EXERCISE AIM: Give the data again in full. Keep every line the same.

☆ ☆ ☆

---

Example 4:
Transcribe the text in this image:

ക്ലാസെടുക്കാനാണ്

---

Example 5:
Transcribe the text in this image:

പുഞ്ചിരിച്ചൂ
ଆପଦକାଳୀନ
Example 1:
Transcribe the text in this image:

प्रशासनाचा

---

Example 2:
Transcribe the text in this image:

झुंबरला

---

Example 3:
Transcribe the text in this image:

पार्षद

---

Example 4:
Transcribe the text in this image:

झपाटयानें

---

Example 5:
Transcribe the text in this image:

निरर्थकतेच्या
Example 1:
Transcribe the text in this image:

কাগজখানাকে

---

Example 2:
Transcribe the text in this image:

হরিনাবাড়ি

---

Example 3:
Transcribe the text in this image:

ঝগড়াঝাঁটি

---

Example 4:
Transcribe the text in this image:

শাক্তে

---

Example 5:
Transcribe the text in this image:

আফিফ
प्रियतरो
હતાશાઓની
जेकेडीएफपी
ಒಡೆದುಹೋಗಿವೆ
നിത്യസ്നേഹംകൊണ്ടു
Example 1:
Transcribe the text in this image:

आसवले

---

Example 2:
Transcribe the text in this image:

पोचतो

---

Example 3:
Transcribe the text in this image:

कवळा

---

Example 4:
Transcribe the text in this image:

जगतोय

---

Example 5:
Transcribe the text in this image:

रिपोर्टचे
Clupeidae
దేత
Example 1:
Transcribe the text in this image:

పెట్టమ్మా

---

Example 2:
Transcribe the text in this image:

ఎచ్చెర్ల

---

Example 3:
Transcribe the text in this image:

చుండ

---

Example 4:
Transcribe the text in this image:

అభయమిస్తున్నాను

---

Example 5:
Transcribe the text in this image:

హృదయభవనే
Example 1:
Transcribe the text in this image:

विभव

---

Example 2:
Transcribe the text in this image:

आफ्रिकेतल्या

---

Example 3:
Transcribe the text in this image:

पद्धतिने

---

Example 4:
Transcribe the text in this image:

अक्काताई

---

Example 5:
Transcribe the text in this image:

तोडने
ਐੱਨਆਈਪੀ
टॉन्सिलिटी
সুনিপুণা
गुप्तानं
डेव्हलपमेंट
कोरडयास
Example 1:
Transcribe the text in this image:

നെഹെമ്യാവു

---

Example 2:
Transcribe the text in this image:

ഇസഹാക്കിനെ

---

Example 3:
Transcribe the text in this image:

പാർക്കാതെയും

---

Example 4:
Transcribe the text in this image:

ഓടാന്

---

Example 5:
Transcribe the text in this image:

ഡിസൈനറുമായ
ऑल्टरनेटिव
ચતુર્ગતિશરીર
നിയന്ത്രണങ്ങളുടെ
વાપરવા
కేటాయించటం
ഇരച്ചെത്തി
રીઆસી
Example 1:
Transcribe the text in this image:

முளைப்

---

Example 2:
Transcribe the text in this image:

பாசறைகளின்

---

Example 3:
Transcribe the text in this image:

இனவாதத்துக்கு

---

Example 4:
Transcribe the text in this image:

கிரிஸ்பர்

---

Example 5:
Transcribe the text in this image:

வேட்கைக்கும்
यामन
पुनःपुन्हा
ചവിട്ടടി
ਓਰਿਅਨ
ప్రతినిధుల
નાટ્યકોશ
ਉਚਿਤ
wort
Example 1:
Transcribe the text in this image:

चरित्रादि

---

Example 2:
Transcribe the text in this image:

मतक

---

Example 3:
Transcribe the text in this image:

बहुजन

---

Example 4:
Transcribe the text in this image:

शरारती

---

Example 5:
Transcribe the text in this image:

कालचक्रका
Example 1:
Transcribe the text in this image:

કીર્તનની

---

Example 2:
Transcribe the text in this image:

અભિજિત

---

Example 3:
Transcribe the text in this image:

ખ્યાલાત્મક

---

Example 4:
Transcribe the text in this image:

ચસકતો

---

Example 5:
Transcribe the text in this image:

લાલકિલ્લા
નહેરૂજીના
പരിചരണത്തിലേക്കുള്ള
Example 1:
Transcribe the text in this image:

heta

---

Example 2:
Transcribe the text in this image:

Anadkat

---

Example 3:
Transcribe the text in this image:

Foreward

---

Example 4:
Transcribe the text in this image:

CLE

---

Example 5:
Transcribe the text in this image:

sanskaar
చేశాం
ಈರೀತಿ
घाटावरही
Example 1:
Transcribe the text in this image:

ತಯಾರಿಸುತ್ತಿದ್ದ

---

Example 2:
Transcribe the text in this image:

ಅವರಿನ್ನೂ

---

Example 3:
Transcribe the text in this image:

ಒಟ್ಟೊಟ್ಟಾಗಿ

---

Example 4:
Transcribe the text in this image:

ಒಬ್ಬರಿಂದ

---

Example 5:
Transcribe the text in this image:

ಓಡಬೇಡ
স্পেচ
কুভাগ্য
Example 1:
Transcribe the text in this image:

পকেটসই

☆ ☆ ☆

TASK RESULT:
---

Example 4:
Transcribe the text in this image:

ക്ലാസെടുക്കാനാണ്

---

Example 5:
Transcribe the text in this image:

പുഞ്ചിരിച്ചൂ
ଆପଦକାଳୀନ
Example 1:
Transcribe the text in this image:

प्रशासनाचा

---

Example 2:
Transcribe the text in this image:

झुंबरला

---

Example 3:
Transcribe the text in this image:

पार्षद

---

Example 4:
Transcribe the text in this image:

झपाटयानें

---

Example 5:
Transcribe the text in this image:

निरर्थकतेच्या
Example 1:
Transcribe the text in this image:

কাগজখানাকে

---

Example 2:
Transcribe the text in this image:

হরিনাবাড়ি

---

Example 3:
Transcribe the text in this image:

ঝগড়াঝাঁটি

---

Example 4:
Transcribe the text in this image:

শাক্তে

---

Example 5:
Transcribe the text in this image:

আফিফ
प्रियतरो
હતાશાઓની
जेकेडीएफपी
ಒಡೆದುಹೋಗಿವೆ
നിത്യസ്നേഹംകൊണ്ടു
Example 1:
Transcribe the text in this image:

आसवले

---

Example 2:
Transcribe the text in this image:

पोचतो

---

Example 3:
Transcribe the text in this image:

कवळा

---

Example 4:
Transcribe the text in this image:

जगतोय

---

Example 5:
Transcribe the text in this image:

रिपोर्टचे
Clupeidae
దేత
Example 1:
Transcribe the text in this image:

పెట్టమ్మా

---

Example 2:
Transcribe the text in this image:

ఎచ్చెర్ల

---

Example 3:
Transcribe the text in this image:

చుండ

---

Example 4:
Transcribe the text in this image:

అభయమిస్తున్నాను

---

Example 5:
Transcribe the text in this image:

హృదయభవనే
Example 1:
Transcribe the text in this image:

विभव

---

Example 2:
Transcribe the text in this image:

आफ्रिकेतल्या

---

Example 3:
Transcribe the text in this image:

पद्धतिने

---

Example 4:
Transcribe the text in this image:

अक्काताई

---

Example 5:
Transcribe the text in this image:

तोडने
ਐੱਨਆਈਪੀ
टॉन्सिलिटी
সুনিপুণা
गुप्तानं
डेव्हलपमेंट
कोरडयास
Example 1:
Transcribe the text in this image:

നെഹെമ്യാവു

---

Example 2:
Transcribe the text in this image:

ഇസഹാക്കിനെ

---

Example 3:
Transcribe the text in this image:

പാർക്കാതെയും

---

Example 4:
Transcribe the text in this image:

ഓടാന്

---

Example 5:
Transcribe the text in this image:

ഡിസൈനറുമായ
ऑल्टरनेटिव
ચતુર્ગતિશરીર
നിയന്ത്രണങ്ങളുടെ
વાપરવા
కేటాయించటం
ഇരച്ചെത്തി
રીઆસી
Example 1:
Transcribe the text in this image:

முளைப்

---

Example 2:
Transcribe the text in this image:

பாசறைகளின்

---

Example 3:
Transcribe the text in this image:

இனவாதத்துக்கு

---

Example 4:
Transcribe the text in this image:

கிரிஸ்பர்

---

Example 5:
Transcribe the text in this image:

வேட்கைக்கும்
यामन
पुनःपुन्हा
ചവിട്ടടി
ਓਰਿਅਨ
ప్రతినిధుల
નાટ્યકોશ
ਉਚਿਤ
wort
Example 1:
Transcribe the text in this image:

चरित्रादि

---

Example 2:
Transcribe the text in this image:

मतक

---

Example 3:
Transcribe the text in this image:

बहुजन

---

Example 4:
Transcribe the text in this image:

शरारती

---

Example 5:
Transcribe the text in this image:

कालचक्रका
Example 1:
Transcribe the text in this image:

કીર્તનની

---

Example 2:
Transcribe the text in this image:

અભિજિત

---

Example 3:
Transcribe the text in this image:

ખ્યાલાત્મક

---

Example 4:
Transcribe the text in this image:

ચસકતો

---

Example 5:
Transcribe the text in this image:

લાલકિલ્લા
નહેરૂજીના
പരിചരണത്തിലേക്കുള്ള
Example 1:
Transcribe the text in this image:

heta

---

Example 2:
Transcribe the text in this image:

Anadkat

---

Example 3:
Transcribe the text in this image:

Foreward

---

Example 4:
Transcribe the text in this image:

CLE

---

Example 5:
Transcribe the text in this image:

sanskaar
చేశాం
ಈರೀತಿ
घाटावरही
Example 1:
Transcribe the text in this image:

ತಯಾರಿಸುತ್ತಿದ್ದ

---

Example 2:
Transcribe the text in this image:

ಅವರಿನ್ನೂ

---

Example 3:
Transcribe the text in this image:

ಒಟ್ಟೊಟ್ಟಾಗಿ

---

Example 4:
Transcribe the text in this image:

ಒಬ್ಬರಿಂದ

---

Example 5:
Transcribe the text in this image:

ಓಡಬೇಡ
স্পেচ
কুভাগ্য
Example 1:
Transcribe the text in this image:

পকেটসই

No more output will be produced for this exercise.